Blogging about literature was a new activity to me this semester, so at the start, my posts were shorter and less involved. We would read plays and academic articles, and I would post a short paragraph about something simple and completely grounded in the text. Over time, my posts grew much longer and the ideas I discussed expanded to encompass anything from symbolism to theme to character analysis to context. The informal nature of a blog allowed me to say as much as I wanted about each topic exactly how I wanted to say it, without too much fussing over “fancy” language. Now that we’ve reached the end of the semester, I’m much stronger at selecting an important idea from a text, forming a statement about it, and then supporting that statement with textual evidence.
The following web portfolios showcase the blog posts of the first and second halves of the semester.

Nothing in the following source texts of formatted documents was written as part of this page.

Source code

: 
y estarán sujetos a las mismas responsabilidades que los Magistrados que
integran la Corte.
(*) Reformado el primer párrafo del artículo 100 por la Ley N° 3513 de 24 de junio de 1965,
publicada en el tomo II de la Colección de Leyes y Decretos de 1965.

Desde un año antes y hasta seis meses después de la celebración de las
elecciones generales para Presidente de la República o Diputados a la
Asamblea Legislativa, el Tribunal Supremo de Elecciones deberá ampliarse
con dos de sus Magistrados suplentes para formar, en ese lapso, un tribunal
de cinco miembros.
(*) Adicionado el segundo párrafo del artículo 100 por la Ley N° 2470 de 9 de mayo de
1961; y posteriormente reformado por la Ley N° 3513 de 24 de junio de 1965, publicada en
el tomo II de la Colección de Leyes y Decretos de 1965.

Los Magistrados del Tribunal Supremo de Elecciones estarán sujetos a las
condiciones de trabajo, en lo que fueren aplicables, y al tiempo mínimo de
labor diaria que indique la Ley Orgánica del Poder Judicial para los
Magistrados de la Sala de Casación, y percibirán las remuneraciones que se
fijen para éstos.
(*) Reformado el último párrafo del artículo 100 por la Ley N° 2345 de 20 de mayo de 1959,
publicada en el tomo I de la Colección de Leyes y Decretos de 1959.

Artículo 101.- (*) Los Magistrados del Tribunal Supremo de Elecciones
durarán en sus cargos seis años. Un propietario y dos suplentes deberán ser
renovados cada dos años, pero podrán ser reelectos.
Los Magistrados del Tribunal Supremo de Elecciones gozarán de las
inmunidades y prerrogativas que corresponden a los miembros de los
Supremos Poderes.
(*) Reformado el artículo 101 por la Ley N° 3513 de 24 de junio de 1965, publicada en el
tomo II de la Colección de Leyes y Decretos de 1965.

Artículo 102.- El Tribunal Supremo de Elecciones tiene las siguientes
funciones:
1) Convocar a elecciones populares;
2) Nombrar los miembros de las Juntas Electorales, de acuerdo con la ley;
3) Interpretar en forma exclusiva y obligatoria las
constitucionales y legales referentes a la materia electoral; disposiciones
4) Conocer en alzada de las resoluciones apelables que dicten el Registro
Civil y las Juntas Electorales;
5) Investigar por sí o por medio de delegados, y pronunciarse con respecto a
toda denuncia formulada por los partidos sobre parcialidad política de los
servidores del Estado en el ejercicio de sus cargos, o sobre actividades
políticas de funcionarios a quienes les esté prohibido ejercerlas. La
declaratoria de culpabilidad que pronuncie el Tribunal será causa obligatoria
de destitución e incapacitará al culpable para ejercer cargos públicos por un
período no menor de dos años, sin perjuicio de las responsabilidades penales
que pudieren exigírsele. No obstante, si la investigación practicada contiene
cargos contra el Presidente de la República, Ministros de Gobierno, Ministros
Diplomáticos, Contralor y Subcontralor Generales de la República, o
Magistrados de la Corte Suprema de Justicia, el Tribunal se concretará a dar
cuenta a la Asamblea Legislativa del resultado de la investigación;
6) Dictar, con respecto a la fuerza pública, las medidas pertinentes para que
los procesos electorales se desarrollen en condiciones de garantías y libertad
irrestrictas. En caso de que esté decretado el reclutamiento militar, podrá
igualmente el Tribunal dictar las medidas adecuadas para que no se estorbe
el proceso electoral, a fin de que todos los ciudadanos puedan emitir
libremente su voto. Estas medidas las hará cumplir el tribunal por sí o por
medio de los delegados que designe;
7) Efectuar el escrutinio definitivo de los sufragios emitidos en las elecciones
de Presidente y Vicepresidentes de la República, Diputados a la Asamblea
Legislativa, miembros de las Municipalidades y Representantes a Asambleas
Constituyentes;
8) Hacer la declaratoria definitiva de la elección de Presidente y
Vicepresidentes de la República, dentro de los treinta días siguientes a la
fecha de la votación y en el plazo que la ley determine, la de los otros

To conclude, I’d say that I have strengthened my analytical reading skills and am better at expressing arguments clearly, which are part of the class’s learning objectives. My critical reading and analyzing skills are especially apparent in my post about Fosso’s claims of “reasonable doubt” in “Oedipus Rex.” To complete it, I read (and reread) the academic article and translation of the play by Alan Stanford, analyzed which of Fosso’s points no longer applied in the newer translation, and then found new evidence from Stanford’s text to support Fosso’s claim instead. Another post where I successfully drew my own parallels between an article and a play was the one about Zubarev’s “boring chess game” theory in “The Cherry Orchard.” The article didn’t mention “The Cherry Orchard” much, so I drew upon its meaning and applied it to the play. As for selecting my own arguments to support, when I supported my first reactions to “Waiting for Godot,” I used several textual instances for support, along with outside material that applied to my argument. While I know I can still improve my critical reading and writing skills, especially analyzing academic articles as opposed to fiction, I am proud of my progress as a critical reader and at forming and supporting arguments that pose a bold statement and then support it with the text.